Vageesh Saxena, Jerry Spanakis and Gijs Van Dijck

The Dark Web, aka Darknet, is a collection of countless hidden websites that facilitates various criminal activities, including financial frauds, hacking services, child sexual exploitation, and trafficking of drugs, organs, weapons, and even humans. While law enforcement is actively seeking such criminal activities, the anonymity and the vast scope of the Darknet favours these criminals to stay undetected. Gauging the scope and size of a Darknet market is another challenging task that can help law enforcement prioritize their resources by tracing and linking vendors across various markets and existing criminal databases. Therefore, to aid the law enforcement agencies, we propose a framework that can look into the writing style of different vendors from the Darknet advertisements and link them across and within seven distinct Darknet markets. This research emphasizes providing solutions to the following concerns:

(1) Vendors on the Darknet often distribute their business across multiple markets to stay under the radar of law enforcement. Therefore, we establish a BERT-based supervised baseline with an accuracy of 0.91 to classify 3,896 vendors across three Darknet markets in an open set multiclass classification setting.

(2) Often, vendors on the Darknet change their vendor handles within and across multiple markets to stay undetected. Therefore, using our established baseline, we extract the sentence embeddings and compute the representational similarity to identify vendors with identical advertisements.
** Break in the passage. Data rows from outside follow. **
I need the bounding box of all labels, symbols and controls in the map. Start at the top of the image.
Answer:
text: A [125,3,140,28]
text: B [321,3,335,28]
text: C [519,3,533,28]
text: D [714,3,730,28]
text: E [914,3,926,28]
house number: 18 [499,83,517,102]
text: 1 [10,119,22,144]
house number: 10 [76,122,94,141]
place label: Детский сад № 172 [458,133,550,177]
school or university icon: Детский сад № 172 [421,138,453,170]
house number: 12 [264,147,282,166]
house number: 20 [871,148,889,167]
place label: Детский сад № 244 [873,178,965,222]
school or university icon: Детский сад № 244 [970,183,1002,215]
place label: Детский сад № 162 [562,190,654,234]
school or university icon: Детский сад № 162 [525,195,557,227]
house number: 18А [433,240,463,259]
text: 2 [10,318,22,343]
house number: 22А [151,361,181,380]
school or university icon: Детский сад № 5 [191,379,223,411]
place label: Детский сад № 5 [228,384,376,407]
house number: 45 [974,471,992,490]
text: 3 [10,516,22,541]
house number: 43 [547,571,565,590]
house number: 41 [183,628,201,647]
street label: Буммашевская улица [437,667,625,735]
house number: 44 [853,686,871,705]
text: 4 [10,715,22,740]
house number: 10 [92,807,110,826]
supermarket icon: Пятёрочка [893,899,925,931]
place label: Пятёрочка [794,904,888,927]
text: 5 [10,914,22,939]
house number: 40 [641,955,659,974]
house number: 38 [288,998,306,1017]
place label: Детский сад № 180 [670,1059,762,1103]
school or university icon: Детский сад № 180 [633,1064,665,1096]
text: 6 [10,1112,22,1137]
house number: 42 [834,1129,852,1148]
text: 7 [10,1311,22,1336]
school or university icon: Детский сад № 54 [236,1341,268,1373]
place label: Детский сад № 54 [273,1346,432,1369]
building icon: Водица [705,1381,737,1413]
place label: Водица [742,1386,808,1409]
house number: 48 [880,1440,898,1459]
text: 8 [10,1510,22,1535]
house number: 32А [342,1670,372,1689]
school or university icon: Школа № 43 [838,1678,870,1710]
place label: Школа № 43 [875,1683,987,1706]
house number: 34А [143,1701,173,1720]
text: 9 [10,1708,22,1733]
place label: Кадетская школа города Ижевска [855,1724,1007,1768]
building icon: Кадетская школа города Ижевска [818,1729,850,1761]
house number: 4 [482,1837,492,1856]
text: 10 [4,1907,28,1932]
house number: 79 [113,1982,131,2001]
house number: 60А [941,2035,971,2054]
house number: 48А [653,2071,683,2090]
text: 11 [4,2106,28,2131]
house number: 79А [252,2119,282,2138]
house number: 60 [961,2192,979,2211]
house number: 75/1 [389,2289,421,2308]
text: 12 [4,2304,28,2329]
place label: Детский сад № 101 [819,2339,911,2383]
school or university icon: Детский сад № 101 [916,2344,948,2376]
(3) Countless new markets emerge every day on Darknet. Unfortunately, not all law enforcement have the resources to train the resource extensive SOTA classifiers. Therefore, we finally perform knowledge distillation from our established baseline to a smaller network for an emerging LR market and claim comparable performance to SOTA architectures.

Finally, we claim to identify 201 migrants and 57 aliases across Alphabay, Dreams, Silk Road-1, Traderoute, Agora, Valhalla, and Berlusconi Darknet markets through our research. We believe that law enforcement can benefit from our framework by following our approach and training the established baseline on an extensive criminal database.